This was uncomfortable; but when Schlessen came out he raised her spirits.

“Perhaps old Weiss won’t come,” he said, “but then there will be plenty in his place. There are houses like the Peacock all over the country now, in the Engadine, and the Bregenz, and the Salzkammergut; and it seems to me the more they charge the fuller they are.”

“But they are for the grand folk.”

“For anybody that chooses. It has come to that, that the more money people are charged the better they like it. Money has become so plentiful with the rich, that they don’t know what to do with it.”

This was a repetition of Mr. Cartwright’s barn full of gold. There was something in the assertion that money could be plentiful, in the idea that gold could be a drug, which savoured to her of innovation, and was therefore unpleasant. She still felt that the old times were good, and that no other times could be so good as the old times. But if the people would come and fill her house, and pay her the zwansiger and a half extra without grumbling, there would be some consolation in it.

Early in June Malchen made a call at the house of the Frauleins Tendel. Malchen at this time was known to all Innsbruck as the handsome Frau Schlessen who had been brought home in the winter to her husband’s house with so very comfortable a mitgift in her hand.

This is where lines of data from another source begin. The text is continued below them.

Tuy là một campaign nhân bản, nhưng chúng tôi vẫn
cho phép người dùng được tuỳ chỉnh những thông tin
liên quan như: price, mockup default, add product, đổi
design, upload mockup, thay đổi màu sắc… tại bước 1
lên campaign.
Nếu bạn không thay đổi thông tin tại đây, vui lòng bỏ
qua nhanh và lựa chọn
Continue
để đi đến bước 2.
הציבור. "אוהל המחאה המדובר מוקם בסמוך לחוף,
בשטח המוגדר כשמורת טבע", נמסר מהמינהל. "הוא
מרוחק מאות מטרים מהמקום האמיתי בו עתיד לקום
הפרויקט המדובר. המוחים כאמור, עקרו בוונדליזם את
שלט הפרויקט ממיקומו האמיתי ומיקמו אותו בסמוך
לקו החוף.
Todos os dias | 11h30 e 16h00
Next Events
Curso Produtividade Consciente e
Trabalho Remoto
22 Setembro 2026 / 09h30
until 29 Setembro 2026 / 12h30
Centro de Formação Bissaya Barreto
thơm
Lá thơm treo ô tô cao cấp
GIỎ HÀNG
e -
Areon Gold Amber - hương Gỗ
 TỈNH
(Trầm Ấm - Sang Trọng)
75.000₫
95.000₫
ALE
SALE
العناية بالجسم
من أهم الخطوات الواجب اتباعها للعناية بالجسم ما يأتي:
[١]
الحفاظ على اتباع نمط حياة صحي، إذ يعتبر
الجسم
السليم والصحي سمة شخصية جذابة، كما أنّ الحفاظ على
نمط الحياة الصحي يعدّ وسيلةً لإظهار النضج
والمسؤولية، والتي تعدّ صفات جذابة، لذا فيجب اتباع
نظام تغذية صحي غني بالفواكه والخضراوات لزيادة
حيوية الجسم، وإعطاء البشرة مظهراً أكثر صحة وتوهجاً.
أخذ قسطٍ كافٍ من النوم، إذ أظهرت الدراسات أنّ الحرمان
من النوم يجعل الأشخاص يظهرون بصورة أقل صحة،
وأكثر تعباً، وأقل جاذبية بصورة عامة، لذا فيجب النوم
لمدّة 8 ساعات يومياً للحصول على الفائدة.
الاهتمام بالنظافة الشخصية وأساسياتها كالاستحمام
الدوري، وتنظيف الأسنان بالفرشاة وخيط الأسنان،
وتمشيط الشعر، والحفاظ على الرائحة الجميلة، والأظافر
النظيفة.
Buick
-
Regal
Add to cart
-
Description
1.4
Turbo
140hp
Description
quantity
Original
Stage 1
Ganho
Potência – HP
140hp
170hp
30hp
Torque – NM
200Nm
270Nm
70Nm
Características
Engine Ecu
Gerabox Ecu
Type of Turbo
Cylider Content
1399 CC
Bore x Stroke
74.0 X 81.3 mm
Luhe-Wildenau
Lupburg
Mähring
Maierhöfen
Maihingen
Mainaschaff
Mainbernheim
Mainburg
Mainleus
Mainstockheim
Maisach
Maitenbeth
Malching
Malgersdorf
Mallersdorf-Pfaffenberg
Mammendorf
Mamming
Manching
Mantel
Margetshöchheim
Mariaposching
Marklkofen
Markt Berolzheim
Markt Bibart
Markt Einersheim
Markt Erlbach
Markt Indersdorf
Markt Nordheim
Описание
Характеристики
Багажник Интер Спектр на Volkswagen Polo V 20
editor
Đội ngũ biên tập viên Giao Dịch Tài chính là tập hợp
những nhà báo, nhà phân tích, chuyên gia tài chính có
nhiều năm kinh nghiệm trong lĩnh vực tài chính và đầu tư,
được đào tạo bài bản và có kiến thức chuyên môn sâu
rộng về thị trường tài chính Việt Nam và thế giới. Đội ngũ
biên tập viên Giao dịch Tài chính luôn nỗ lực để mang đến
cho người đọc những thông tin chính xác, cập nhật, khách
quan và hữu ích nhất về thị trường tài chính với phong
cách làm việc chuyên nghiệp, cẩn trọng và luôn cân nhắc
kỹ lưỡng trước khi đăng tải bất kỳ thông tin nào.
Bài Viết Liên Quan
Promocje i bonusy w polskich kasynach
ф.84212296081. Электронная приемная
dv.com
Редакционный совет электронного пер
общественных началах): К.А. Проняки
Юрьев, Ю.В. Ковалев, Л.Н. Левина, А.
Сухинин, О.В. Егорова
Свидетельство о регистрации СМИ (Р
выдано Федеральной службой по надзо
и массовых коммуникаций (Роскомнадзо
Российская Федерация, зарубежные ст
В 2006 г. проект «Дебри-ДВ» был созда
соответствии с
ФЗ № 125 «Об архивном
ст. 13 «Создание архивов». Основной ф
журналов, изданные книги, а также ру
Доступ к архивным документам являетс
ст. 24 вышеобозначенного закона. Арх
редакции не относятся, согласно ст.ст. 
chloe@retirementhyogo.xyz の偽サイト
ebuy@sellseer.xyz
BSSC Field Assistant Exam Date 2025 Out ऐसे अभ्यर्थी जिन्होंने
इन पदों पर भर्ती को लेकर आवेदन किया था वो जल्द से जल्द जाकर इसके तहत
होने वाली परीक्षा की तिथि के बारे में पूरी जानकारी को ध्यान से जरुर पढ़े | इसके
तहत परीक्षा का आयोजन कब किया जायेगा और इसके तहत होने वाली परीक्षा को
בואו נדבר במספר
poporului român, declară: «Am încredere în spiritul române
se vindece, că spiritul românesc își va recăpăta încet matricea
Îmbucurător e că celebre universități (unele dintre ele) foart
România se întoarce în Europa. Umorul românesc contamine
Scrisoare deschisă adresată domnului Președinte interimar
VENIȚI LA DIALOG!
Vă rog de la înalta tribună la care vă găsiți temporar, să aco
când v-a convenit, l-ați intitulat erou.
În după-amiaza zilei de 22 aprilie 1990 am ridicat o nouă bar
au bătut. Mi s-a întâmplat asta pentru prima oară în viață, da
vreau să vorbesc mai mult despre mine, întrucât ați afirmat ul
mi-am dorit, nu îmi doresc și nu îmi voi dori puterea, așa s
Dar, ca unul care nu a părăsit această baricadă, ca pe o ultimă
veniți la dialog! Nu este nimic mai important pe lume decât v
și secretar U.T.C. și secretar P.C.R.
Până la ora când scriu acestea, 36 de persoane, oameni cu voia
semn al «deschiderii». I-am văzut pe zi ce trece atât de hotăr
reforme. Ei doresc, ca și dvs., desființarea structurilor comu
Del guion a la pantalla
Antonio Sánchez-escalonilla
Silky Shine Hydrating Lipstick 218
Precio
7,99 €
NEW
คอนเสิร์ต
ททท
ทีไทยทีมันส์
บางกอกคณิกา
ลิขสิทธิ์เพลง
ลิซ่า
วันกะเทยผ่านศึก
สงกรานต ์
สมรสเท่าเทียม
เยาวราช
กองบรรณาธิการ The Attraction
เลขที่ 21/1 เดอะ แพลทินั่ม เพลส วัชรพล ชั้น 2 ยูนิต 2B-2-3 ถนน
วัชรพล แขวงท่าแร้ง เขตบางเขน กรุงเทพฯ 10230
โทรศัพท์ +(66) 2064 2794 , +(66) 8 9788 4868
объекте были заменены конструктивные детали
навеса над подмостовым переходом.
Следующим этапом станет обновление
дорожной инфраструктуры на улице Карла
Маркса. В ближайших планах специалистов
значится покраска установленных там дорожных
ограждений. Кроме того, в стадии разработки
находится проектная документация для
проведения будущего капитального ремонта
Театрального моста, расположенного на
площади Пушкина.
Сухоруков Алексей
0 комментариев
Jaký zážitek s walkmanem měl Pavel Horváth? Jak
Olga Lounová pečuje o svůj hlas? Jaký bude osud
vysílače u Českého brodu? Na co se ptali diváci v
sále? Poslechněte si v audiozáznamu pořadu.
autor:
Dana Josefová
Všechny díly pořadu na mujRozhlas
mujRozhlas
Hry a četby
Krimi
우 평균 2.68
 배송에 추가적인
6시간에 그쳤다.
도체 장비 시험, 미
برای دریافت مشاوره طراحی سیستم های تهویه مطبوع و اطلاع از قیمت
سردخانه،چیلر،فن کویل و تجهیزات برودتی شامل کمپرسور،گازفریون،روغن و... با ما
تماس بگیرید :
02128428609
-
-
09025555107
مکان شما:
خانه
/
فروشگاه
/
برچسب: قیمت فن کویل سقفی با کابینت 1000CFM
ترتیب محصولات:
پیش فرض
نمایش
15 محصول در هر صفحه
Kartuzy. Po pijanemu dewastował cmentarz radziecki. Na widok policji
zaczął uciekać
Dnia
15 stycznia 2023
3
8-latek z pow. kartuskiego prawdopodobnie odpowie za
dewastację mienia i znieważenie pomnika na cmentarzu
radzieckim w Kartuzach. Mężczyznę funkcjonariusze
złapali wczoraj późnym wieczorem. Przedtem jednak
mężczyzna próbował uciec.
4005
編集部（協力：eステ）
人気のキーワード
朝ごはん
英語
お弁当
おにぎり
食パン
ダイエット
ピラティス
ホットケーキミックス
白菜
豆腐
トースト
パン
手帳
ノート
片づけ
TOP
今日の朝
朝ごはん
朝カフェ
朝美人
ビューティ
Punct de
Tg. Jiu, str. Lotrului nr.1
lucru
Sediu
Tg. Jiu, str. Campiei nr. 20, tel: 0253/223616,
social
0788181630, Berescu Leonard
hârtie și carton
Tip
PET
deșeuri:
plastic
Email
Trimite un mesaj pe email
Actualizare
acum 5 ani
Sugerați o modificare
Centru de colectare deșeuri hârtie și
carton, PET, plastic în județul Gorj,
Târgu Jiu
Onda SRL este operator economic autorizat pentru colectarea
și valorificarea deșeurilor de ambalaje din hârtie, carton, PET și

That was now quite an old story, and there were people in the town who said that the young wife already knew quite as much about her husband’s business as she had ever done about her mother’s. But at this moment she was obeying one of her mother’s commands.

“Mother hopes you are both coming out to the Brunnenthal this year,” said Malchen. The elder fraulein shook her head sadly. “Because——” Then Malchen paused, and the younger of the two ladies shook her head. “Because you always have been there.”

“Yes, we have.”

“Mother means this. The change in the price won’t have anything to do with you if you will come.”

“We couldn’t think of that, Malchen.”